Exercise requirements: Stopping at the line that holds "solution.pickIndex(); // return 0.", repeat the lines below exactly, starting from the very first and including that final line.

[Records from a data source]

____________

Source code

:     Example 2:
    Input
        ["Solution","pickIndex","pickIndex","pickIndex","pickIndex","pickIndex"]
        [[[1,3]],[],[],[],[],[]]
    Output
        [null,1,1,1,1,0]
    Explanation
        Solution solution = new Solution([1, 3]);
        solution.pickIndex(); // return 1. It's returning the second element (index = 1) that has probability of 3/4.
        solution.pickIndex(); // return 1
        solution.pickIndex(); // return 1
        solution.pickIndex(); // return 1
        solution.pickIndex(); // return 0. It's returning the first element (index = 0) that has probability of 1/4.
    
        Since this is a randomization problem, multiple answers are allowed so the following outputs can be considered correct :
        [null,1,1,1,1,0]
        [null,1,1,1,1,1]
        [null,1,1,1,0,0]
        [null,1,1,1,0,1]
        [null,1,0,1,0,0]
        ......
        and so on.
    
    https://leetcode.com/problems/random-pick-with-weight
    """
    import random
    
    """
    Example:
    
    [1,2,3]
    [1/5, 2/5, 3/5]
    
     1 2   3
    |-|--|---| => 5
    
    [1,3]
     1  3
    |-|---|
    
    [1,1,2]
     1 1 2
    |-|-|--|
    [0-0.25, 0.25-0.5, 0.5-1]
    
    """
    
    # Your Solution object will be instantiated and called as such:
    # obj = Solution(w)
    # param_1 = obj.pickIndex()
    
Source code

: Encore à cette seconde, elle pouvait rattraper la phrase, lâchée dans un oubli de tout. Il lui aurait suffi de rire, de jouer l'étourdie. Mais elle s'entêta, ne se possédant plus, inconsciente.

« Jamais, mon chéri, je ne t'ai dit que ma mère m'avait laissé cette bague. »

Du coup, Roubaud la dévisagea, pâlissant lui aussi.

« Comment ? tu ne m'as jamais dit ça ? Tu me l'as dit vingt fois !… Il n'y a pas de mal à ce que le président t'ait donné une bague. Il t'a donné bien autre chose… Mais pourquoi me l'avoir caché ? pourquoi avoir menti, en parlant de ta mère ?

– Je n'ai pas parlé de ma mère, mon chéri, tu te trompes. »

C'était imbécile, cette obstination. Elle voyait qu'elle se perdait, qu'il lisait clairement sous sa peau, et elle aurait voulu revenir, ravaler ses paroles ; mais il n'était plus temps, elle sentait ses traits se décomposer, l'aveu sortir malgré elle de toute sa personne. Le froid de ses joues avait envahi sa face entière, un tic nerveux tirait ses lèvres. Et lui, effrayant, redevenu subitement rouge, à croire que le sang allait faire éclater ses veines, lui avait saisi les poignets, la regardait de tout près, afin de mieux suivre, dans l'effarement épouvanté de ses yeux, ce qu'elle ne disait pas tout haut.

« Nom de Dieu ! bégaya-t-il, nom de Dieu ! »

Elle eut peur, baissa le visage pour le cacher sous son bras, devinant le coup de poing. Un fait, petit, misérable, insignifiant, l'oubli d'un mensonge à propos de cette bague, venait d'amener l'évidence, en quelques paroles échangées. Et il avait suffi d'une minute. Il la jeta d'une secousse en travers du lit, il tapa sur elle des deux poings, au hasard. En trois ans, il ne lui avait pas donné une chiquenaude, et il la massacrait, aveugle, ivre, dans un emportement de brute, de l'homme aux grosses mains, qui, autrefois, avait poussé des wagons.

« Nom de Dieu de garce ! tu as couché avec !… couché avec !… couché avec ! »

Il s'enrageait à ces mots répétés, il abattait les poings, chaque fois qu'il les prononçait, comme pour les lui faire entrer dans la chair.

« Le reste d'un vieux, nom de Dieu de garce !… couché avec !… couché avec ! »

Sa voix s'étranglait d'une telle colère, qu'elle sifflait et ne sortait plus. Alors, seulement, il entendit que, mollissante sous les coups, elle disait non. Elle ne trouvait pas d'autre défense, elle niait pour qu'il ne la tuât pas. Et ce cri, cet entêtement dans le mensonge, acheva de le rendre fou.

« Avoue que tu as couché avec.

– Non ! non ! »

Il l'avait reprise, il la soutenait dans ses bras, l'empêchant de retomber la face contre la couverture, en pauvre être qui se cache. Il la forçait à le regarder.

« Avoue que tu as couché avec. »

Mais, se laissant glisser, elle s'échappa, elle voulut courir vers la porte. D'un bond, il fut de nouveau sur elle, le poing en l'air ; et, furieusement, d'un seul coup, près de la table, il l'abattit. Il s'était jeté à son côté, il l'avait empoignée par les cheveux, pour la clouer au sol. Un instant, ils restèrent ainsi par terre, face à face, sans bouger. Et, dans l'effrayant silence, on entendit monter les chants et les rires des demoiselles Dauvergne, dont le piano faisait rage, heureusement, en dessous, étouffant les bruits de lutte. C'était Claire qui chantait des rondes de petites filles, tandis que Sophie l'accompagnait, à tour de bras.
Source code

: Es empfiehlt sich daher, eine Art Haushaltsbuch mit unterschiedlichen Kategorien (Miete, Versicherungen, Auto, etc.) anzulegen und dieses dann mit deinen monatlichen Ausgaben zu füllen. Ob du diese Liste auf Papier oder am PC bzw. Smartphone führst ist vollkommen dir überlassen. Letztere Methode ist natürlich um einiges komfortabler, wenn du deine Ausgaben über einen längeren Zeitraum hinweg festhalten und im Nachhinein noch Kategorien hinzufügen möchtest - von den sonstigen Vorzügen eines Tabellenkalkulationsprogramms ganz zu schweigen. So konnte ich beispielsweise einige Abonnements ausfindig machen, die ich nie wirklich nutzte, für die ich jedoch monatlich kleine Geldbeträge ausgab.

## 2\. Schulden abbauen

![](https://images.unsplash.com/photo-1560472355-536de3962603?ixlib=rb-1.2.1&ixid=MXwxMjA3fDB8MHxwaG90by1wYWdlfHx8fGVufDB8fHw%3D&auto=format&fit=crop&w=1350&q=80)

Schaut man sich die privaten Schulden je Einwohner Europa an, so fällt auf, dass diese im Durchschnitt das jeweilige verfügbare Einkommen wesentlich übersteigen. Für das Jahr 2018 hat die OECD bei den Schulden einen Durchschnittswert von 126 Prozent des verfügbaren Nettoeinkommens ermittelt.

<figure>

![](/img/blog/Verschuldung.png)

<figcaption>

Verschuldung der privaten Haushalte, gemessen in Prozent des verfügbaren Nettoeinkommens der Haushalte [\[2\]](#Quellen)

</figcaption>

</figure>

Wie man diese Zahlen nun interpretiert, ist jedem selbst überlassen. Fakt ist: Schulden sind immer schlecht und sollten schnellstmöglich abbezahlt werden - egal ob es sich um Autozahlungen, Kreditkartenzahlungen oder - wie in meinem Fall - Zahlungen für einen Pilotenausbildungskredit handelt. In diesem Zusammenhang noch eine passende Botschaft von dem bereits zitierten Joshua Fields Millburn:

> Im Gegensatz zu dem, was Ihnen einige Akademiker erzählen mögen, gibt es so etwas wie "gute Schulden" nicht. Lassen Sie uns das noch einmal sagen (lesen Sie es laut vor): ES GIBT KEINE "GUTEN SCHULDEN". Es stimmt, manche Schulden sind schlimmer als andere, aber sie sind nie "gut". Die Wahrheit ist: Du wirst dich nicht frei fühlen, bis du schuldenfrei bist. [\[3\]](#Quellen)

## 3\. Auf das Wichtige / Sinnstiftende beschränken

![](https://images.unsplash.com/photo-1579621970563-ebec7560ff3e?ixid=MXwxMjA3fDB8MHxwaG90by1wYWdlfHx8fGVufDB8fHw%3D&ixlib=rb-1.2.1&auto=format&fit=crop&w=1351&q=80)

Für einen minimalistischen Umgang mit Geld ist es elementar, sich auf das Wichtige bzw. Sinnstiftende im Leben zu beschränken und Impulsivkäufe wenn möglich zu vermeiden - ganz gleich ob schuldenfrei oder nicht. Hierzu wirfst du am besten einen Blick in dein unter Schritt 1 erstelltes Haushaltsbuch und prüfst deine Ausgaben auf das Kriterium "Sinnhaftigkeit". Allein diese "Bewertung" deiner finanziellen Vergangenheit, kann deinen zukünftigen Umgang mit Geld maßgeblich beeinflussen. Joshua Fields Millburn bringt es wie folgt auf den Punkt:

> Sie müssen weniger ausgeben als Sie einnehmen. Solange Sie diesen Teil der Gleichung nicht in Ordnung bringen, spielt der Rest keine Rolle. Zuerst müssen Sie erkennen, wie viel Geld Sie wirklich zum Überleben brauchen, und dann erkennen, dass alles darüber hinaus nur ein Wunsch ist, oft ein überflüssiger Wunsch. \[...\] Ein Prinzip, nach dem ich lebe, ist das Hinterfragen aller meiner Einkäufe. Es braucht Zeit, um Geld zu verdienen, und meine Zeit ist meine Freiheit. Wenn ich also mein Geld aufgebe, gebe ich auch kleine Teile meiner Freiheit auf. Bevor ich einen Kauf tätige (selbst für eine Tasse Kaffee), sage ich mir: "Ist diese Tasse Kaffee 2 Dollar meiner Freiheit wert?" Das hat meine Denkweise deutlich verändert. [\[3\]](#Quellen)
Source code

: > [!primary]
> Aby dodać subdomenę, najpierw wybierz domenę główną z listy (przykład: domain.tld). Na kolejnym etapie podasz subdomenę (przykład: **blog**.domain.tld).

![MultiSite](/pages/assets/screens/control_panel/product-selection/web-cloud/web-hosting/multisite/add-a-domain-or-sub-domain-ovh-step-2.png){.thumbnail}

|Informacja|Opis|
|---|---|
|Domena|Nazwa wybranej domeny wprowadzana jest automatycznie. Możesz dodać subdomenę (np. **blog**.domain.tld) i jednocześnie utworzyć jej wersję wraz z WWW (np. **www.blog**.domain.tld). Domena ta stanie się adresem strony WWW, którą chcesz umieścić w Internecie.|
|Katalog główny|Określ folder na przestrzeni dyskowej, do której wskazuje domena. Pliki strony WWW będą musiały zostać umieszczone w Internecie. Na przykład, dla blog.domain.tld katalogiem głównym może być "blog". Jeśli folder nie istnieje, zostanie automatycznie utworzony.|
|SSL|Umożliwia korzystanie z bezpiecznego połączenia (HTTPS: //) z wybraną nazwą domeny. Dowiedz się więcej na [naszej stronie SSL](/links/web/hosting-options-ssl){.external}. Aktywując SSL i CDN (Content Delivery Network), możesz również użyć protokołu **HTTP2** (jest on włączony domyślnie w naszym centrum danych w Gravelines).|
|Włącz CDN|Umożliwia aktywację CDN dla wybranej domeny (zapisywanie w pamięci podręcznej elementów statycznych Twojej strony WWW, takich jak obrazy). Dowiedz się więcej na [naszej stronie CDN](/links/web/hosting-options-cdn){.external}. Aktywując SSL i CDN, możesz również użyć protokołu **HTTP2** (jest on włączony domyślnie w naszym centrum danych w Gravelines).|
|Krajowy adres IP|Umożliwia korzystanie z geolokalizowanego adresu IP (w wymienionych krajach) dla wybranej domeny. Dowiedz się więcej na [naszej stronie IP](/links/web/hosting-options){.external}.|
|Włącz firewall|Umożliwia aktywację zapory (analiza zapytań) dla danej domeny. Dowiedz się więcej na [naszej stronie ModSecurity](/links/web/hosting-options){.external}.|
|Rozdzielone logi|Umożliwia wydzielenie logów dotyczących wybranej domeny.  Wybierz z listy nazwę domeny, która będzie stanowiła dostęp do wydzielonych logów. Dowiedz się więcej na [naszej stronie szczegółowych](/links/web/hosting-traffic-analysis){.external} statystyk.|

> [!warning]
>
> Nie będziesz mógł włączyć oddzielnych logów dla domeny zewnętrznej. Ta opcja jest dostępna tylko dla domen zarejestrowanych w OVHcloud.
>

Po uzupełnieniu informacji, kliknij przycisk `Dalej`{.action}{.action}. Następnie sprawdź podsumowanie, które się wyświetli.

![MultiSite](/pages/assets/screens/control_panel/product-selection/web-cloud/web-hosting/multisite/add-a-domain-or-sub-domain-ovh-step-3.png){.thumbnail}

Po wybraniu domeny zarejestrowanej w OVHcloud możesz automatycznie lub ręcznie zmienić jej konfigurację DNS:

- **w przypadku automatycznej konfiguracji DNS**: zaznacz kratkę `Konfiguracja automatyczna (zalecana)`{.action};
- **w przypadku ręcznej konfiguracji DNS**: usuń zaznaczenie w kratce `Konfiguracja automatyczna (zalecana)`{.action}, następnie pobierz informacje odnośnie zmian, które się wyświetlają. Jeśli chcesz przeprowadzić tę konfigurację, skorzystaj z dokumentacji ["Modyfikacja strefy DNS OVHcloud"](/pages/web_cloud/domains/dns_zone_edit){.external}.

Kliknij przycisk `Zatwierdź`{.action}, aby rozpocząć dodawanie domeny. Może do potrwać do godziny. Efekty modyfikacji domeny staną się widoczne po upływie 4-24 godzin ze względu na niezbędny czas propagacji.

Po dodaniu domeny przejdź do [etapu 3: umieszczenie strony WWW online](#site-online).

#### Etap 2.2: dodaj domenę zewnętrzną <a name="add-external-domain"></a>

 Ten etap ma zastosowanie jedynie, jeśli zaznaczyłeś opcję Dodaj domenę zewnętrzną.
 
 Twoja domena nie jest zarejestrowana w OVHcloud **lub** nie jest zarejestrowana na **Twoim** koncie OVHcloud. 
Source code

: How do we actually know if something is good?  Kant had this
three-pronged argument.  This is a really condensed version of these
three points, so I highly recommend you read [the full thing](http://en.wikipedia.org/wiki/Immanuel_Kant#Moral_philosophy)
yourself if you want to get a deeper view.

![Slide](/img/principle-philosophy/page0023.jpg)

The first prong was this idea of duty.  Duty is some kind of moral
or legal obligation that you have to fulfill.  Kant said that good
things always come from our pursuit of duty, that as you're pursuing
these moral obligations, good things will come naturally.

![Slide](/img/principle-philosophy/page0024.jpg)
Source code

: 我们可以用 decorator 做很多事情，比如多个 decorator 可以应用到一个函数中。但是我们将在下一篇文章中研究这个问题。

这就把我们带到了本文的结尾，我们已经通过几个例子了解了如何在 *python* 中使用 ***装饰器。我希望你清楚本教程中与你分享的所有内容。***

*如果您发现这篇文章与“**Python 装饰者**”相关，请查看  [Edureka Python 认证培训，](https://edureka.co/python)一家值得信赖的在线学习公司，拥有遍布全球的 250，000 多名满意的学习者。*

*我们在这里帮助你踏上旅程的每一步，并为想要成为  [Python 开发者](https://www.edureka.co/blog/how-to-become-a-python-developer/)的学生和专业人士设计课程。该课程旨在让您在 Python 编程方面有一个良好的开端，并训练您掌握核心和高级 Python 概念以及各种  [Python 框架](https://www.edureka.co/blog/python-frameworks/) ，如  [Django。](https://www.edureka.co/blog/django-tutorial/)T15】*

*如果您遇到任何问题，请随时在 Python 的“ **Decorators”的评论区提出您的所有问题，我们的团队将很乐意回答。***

____________

Reply:
Source code

:     Example 2:
    Input
        ["Solution","pickIndex","pickIndex","pickIndex","pickIndex","pickIndex"]
        [[[1,3]],[],[],[],[],[]]
    Output
        [null,1,1,1,1,0]
    Explanation
        Solution solution = new Solution([1, 3]);
        solution.pickIndex(); // return 1. It's returning the second element (index = 1) that has probability of 3/4.
        solution.pickIndex(); // return 1
        solution.pickIndex(); // return 1
        solution.pickIndex(); // return 1
        solution.pickIndex(); // return 0. It's returning the first element (index = 0) that has probability of 1/4.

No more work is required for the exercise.